SPRINGFIELD -- Mayors from DuPage County met in the state Capitol Wednesday to call for changes to the retirement plans for police officers and firefighters a day after lawmakers approved a pension overhaul for some Chicago city workers.

The DuPage Mayors and Managers Conference, led by Downers Grove Mayor Martin Tully, called rising costs of local pensions an "unsustainable situation."

"What we need to do is to make sure the cost is affordable to taxpayers because if it's too expensive to be sustained, then police and fire employees could lose their benefits entirely," Tully said.

Lisle Mayor Joe Broda said he thinks lowering retirees' yearly cost-of-living benefit hike is the way to go. Their annual 3 percent hike compounds over time, leading to increased costs.

"If that was eliminated, the pensions would not be escalating because the compounding factor increases the pension," Broda said. "I know for a fact as retirees grow older they need less."

But union leaders argue the yearly increase helps fight against inflation.

Pat Devaney, President of the Associated Firefighters of Illinois, said these benefits aren't the problem, and the state should rethink its strategy.

"I find it interesting that they want to reform the pensions by cutting a promised benefit," Devaney said.

The We Are One Illinois coalition of union leaders has been fighting pension legislation, and recently it filed a lawsuit against the pension reform plan Gov. Quinn signed last winter.
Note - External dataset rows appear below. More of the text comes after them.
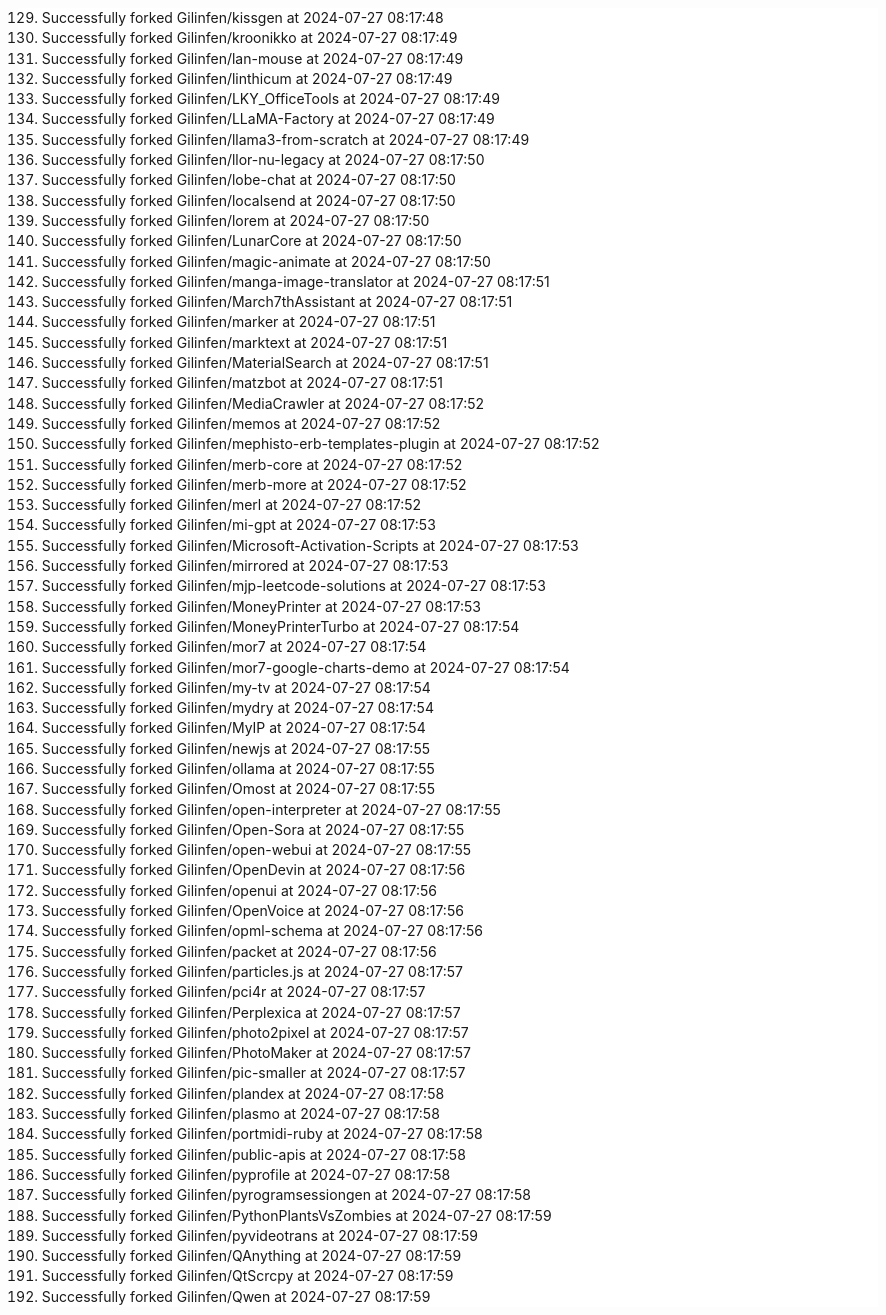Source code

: 129. Successfully forked Gilinfen/kissgen at 2024-07-27 08:17:48
130. Successfully forked Gilinfen/kroonikko at 2024-07-27 08:17:49
131. Successfully forked Gilinfen/lan-mouse at 2024-07-27 08:17:49
132. Successfully forked Gilinfen/linthicum at 2024-07-27 08:17:49
133. Successfully forked Gilinfen/LKY_OfficeTools at 2024-07-27 08:17:49
134. Successfully forked Gilinfen/LLaMA-Factory at 2024-07-27 08:17:49
135. Successfully forked Gilinfen/llama3-from-scratch at 2024-07-27 08:17:49
136. Successfully forked Gilinfen/llor-nu-legacy at 2024-07-27 08:17:50
137. Successfully forked Gilinfen/lobe-chat at 2024-07-27 08:17:50
138. Successfully forked Gilinfen/localsend at 2024-07-27 08:17:50
139. Successfully forked Gilinfen/lorem at 2024-07-27 08:17:50
140. Successfully forked Gilinfen/LunarCore at 2024-07-27 08:17:50
141. Successfully forked Gilinfen/magic-animate at 2024-07-27 08:17:50
142. Successfully forked Gilinfen/manga-image-translator at 2024-07-27 08:17:51
143. Successfully forked Gilinfen/March7thAssistant at 2024-07-27 08:17:51
144. Successfully forked Gilinfen/marker at 2024-07-27 08:17:51
145. Successfully forked Gilinfen/marktext at 2024-07-27 08:17:51
146. Successfully forked Gilinfen/MaterialSearch at 2024-07-27 08:17:51
147. Successfully forked Gilinfen/matzbot at 2024-07-27 08:17:51
148. Successfully forked Gilinfen/MediaCrawler at 2024-07-27 08:17:52
149. Successfully forked Gilinfen/memos at 2024-07-27 08:17:52
150. Successfully forked Gilinfen/mephisto-erb-templates-plugin at 2024-07-27 08:17:52
151. Successfully forked Gilinfen/merb-core at 2024-07-27 08:17:52
152. Successfully forked Gilinfen/merb-more at 2024-07-27 08:17:52
153. Successfully forked Gilinfen/merl at 2024-07-27 08:17:52
154. Successfully forked Gilinfen/mi-gpt at 2024-07-27 08:17:53
155. Successfully forked Gilinfen/Microsoft-Activation-Scripts at 2024-07-27 08:17:53
156. Successfully forked Gilinfen/mirrored at 2024-07-27 08:17:53
157. Successfully forked Gilinfen/mjp-leetcode-solutions at 2024-07-27 08:17:53
158. Successfully forked Gilinfen/MoneyPrinter at 2024-07-27 08:17:53
159. Successfully forked Gilinfen/MoneyPrinterTurbo at 2024-07-27 08:17:54
160. Successfully forked Gilinfen/mor7 at 2024-07-27 08:17:54
161. Successfully forked Gilinfen/mor7-google-charts-demo at 2024-07-27 08:17:54
162. Successfully forked Gilinfen/my-tv at 2024-07-27 08:17:54
163. Successfully forked Gilinfen/mydry at 2024-07-27 08:17:54
164. Successfully forked Gilinfen/MyIP at 2024-07-27 08:17:54
165. Successfully forked Gilinfen/newjs at 2024-07-27 08:17:55
166. Successfully forked Gilinfen/ollama at 2024-07-27 08:17:55
167. Successfully forked Gilinfen/Omost at 2024-07-27 08:17:55
168. Successfully forked Gilinfen/open-interpreter at 2024-07-27 08:17:55
169. Successfully forked Gilinfen/Open-Sora at 2024-07-27 08:17:55
170. Successfully forked Gilinfen/open-webui at 2024-07-27 08:17:55
171. Successfully forked Gilinfen/OpenDevin at 2024-07-27 08:17:56
172. Successfully forked Gilinfen/openui at 2024-07-27 08:17:56
173. Successfully forked Gilinfen/OpenVoice at 2024-07-27 08:17:56
174. Successfully forked Gilinfen/opml-schema at 2024-07-27 08:17:56
175. Successfully forked Gilinfen/packet at 2024-07-27 08:17:56
176. Successfully forked Gilinfen/particles.js at 2024-07-27 08:17:57
177. Successfully forked Gilinfen/pci4r at 2024-07-27 08:17:57
178. Successfully forked Gilinfen/Perplexica at 2024-07-27 08:17:57
179. Successfully forked Gilinfen/photo2pixel at 2024-07-27 08:17:57
180. Successfully forked Gilinfen/PhotoMaker at 2024-07-27 08:17:57
181. Successfully forked Gilinfen/pic-smaller at 2024-07-27 08:17:57
182. Successfully forked Gilinfen/plandex at 2024-07-27 08:17:58
183. Successfully forked Gilinfen/plasmo at 2024-07-27 08:17:58
184. Successfully forked Gilinfen/portmidi-ruby at 2024-07-27 08:17:58
185. Successfully forked Gilinfen/public-apis at 2024-07-27 08:17:58
186. Successfully forked Gilinfen/pyprofile at 2024-07-27 08:17:58
187. Successfully forked Gilinfen/pyrogramsessiongen at 2024-07-27 08:17:58
188. Successfully forked Gilinfen/PythonPlantsVsZombies at 2024-07-27 08:17:59
189. Successfully forked Gilinfen/pyvideotrans at 2024-07-27 08:17:59
190. Successfully forked Gilinfen/QAnything at 2024-07-27 08:17:59
191. Successfully forked Gilinfen/QtScrcpy at 2024-07-27 08:17:59
192. Successfully forked Gilinfen/Qwen at 2024-07-27 08:17:59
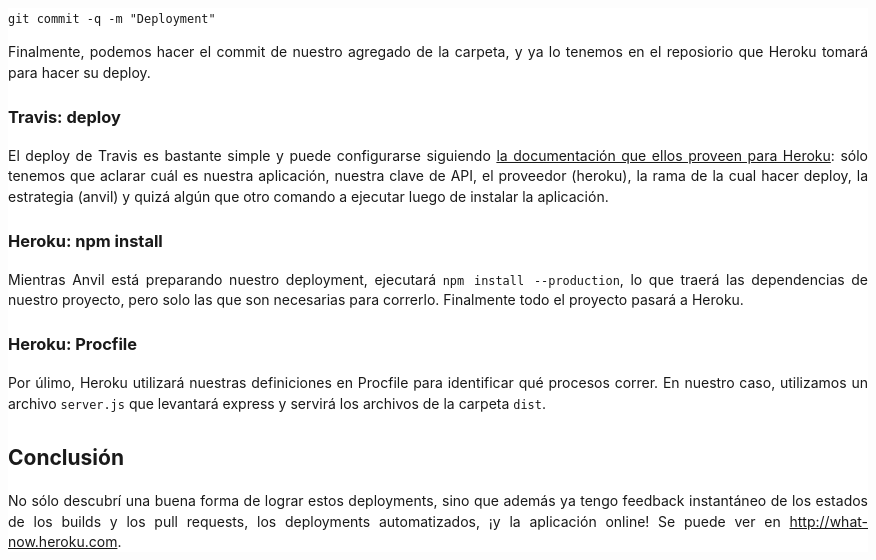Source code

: <p><code>git commit -q -m "Deployment"</code></p>
<p style="text-align: justify;">Finalmente, podemos hacer el commit de nuestro agregado de la carpeta, y ya lo tenemos en el reposiorio que Heroku tomar&aacute; para hacer su deploy.</p>
<h3>Travis: deploy</h3>
<p style="text-align: justify;">El deploy de Travis es bastante simple y puede configurarse siguiendo <a href="http://docs.travis-ci.com/user/deployment/heroku/">la documentaci&oacute;n que ellos proveen para Heroku</a>: s&oacute;lo tenemos que aclarar cu&aacute;l es nuestra aplicaci&oacute;n, nuestra clave de API, el proveedor (heroku), la rama de la cual hacer deploy, la estrategia (anvil) y quiz&aacute; alg&uacute;n que otro comando a ejecutar luego de instalar la aplicaci&oacute;n.</p>
<h3>Heroku: npm install</h3>
<p style="text-align: justify;">Mientras Anvil est&aacute; preparando nuestro deployment, ejecutar&aacute; <code>npm install --production</code>, lo que traer&aacute; las dependencias de nuestro proyecto, pero solo las que son necesarias para correrlo. Finalmente todo el proyecto pasar&aacute; a Heroku.</p>
<h3>Heroku: Procfile</h3>
<p style="text-align: justify;">Por &uacute;limo, Heroku utilizar&aacute; nuestras definiciones en Procfile para identificar qu&eacute; procesos correr. En nuestro caso, utilizamos un archivo <code>server.js</code> que levantar&aacute; express y servir&aacute; los archivos de la carpeta <code>dist</code>.</p>
<h2 style="text-align: justify;">Conclusi&oacute;n</h2>
<p style="text-align: justify;">No s&oacute;lo descubr&iacute; una buena forma de lograr estos deployments, sino que adem&aacute;s ya tengo feedback instant&aacute;neo de los estados de los builds y los pull requests, los deployments automatizados, &iexcl;y la aplicaci&oacute;n online! Se puede ver en <a href="http://what-now.herokuapp.com/">http://what-now.heroku.com</a>.</p>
"Instead, leading politicians and their followers chose to violate their oaths of office, trample on the Illinois Constitution, and willfully ignore the plain letter of the law," the group said on its website. "In abandoning their constitutional duties, they've voted to slash the retirement benefits of senior citizens and working families by one-third or more."

For the mayors, getting changes could be tough. Cuts to workers' pensions are controversial, and giving smaller retirement benefits to respected police officers and firefighters could be an even tougher sell for lawmakers.

Tully said mayors hope for speedy legislation for statewide pension reform like the Chicago plan, which was approved by the House and Senate over the course of one day Tuesday.

However, Broda doesn't think that's going to happen.

"I think something's going to happen but I don't think it's going to happen until after the November election," Broda said. "I hope I'm 100 percent wrong."